(PROVIDED TEXT):
========
[ASIST_Network] Article Comparing Effects of QPR, RESPONSE, & ASIST

NOONAN Donna donna.noonan at state.or.us
Tue Nov 25 11:15:31 PST 2014


Dear ASIST Trainers,
Please pardon cross-postings. I am pleased to send you information about a newly published article from research that took place in Oregon, as part of our previous GLS suicide prevention grant from SAMHSA. Dr. Dan Coleman and his then research assistant (now PhD) Del Quest compared the effects and outcomes from QPR<http://www.nrepp.samhsa.gov/ViewIntervention.aspx?id=299>, RESPONSE<http://www.sprc.org/bpr/section-III/response-comprehensive-high-school-based-suicide-awareness-program-2nd-edition%20%20%20%20>, and ASIST<http://www.sprc.org/bpr/section-III/applied-suicide-intervention-skills-training-asist%20%20> trainings that took place during the grant period.
========
(DATA FOR REVIEW):
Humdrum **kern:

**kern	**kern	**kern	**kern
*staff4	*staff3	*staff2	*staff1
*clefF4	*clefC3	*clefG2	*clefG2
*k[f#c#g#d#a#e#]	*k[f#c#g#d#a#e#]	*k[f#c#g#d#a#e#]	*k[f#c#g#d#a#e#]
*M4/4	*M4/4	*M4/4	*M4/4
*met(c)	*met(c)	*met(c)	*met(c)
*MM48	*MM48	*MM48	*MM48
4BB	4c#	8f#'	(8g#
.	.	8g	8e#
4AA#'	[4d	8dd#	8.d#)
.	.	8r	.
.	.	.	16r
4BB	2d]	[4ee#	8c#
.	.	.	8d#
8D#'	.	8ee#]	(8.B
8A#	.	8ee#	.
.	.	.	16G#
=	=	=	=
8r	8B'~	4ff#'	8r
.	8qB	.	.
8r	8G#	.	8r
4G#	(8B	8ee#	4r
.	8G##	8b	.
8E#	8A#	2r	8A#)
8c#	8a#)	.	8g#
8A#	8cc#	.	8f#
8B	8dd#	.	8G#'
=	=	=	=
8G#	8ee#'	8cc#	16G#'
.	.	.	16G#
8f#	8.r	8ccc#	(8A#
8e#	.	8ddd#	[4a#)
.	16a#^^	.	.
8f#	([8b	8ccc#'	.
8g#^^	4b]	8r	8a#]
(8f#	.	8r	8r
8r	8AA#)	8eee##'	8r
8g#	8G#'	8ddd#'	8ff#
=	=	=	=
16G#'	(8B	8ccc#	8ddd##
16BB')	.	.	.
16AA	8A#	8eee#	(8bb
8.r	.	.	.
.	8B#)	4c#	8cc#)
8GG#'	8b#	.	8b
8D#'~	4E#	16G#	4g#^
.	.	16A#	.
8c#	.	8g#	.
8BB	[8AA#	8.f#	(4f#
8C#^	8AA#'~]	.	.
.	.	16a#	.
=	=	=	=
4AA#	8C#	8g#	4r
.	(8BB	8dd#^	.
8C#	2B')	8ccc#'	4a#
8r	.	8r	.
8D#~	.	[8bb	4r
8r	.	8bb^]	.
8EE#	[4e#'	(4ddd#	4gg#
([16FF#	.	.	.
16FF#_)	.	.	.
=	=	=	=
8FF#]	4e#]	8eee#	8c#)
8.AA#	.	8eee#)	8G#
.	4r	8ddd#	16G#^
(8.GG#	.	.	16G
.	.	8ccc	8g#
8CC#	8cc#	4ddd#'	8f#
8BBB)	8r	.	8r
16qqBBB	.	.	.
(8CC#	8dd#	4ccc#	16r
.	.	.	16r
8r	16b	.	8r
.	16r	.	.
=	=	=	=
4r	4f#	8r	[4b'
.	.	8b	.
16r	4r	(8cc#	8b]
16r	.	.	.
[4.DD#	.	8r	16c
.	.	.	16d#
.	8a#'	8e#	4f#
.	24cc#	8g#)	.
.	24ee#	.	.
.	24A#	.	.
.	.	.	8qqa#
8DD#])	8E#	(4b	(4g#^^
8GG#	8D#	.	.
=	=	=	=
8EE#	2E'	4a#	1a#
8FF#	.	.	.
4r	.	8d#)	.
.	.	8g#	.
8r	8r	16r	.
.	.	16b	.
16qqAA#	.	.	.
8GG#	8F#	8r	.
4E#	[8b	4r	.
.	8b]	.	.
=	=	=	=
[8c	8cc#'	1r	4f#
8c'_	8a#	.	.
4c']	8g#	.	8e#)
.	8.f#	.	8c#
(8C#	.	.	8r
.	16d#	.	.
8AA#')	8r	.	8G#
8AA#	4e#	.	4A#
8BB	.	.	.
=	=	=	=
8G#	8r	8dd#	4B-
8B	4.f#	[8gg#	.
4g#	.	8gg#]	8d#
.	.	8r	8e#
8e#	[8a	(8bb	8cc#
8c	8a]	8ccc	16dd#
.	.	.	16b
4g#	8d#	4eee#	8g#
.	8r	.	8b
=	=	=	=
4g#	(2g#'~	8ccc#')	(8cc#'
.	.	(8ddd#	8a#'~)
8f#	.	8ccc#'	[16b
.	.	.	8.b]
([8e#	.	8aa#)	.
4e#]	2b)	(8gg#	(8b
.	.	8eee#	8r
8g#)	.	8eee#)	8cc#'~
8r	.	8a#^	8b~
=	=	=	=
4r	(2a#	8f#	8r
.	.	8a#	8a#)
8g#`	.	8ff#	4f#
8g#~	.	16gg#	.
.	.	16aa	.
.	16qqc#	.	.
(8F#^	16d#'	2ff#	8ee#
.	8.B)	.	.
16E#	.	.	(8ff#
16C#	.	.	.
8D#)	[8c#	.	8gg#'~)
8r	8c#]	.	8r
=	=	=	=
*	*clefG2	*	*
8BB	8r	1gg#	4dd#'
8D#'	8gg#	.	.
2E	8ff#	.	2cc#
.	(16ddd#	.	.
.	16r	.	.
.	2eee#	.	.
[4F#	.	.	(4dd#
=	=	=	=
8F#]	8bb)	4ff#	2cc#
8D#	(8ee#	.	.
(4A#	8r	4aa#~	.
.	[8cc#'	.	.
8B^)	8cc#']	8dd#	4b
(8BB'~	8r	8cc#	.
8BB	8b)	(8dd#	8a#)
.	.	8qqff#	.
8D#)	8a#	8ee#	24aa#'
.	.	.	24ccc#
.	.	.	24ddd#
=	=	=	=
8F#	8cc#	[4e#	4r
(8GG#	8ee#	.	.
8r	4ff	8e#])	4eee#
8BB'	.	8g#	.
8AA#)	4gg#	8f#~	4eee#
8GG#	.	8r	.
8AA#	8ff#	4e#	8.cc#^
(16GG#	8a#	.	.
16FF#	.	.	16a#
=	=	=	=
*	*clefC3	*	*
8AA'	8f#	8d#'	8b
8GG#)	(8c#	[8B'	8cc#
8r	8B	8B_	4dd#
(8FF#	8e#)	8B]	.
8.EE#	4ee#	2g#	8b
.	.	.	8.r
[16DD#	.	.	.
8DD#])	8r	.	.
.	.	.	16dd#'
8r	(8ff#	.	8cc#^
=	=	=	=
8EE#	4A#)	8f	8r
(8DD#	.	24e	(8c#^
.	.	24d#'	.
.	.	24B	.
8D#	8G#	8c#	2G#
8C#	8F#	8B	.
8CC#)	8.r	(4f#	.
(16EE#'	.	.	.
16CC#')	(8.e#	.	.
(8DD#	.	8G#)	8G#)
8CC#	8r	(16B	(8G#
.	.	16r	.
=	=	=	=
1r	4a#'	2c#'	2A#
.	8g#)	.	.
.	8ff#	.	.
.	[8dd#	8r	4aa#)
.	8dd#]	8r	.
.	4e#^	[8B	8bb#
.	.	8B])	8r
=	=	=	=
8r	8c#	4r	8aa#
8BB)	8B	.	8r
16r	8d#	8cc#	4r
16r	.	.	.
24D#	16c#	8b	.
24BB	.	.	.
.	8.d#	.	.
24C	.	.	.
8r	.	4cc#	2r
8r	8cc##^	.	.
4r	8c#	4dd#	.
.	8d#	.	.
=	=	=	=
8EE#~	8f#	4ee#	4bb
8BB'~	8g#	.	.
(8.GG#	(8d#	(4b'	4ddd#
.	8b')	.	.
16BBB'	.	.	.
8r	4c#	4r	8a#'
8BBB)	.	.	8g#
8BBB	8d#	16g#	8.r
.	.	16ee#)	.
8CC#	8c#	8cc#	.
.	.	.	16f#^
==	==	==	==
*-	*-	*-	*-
========
(REQUIRED ACTIONS):
- A) Name each suicide prevention training whose effects and outcomes the email says were compared.
- B) Retype the part of the email that opens with the words containing "[ASIST_Network] Article Comparing" and closes with "the grant period.".
The records aren't needed to do this work.

(ANSWERS IN ORDER):
- A) QPR, RESPONSE, ASIST

- B)
[ASIST_Network] Article Comparing Effects of QPR, RESPONSE, & ASIST

NOONAN Donna donna.noonan at state.or.us
Tue Nov 25 11:15:31 PST 2014


Dear ASIST Trainers,
Please pardon cross-postings. I am pleased to send you information about a newly published article from research that took place in Oregon, as part of our previous GLS suicide prevention grant from SAMHSA. Dr. Dan Coleman and his then research assistant (now PhD) Del Quest compared the effects and outcomes from QPR<http://www.nrepp.samhsa.gov/ViewIntervention.aspx?id=299>, RESPONSE<http://www.sprc.org/bpr/section-III/response-comprehensive-high-school-based-suicide-awareness-program-2nd-edition%20%20%20%20>, and ASIST<http://www.sprc.org/bpr/section-III/applied-suicide-intervention-skills-training-asist%20%20> trainings that took place during the grant period.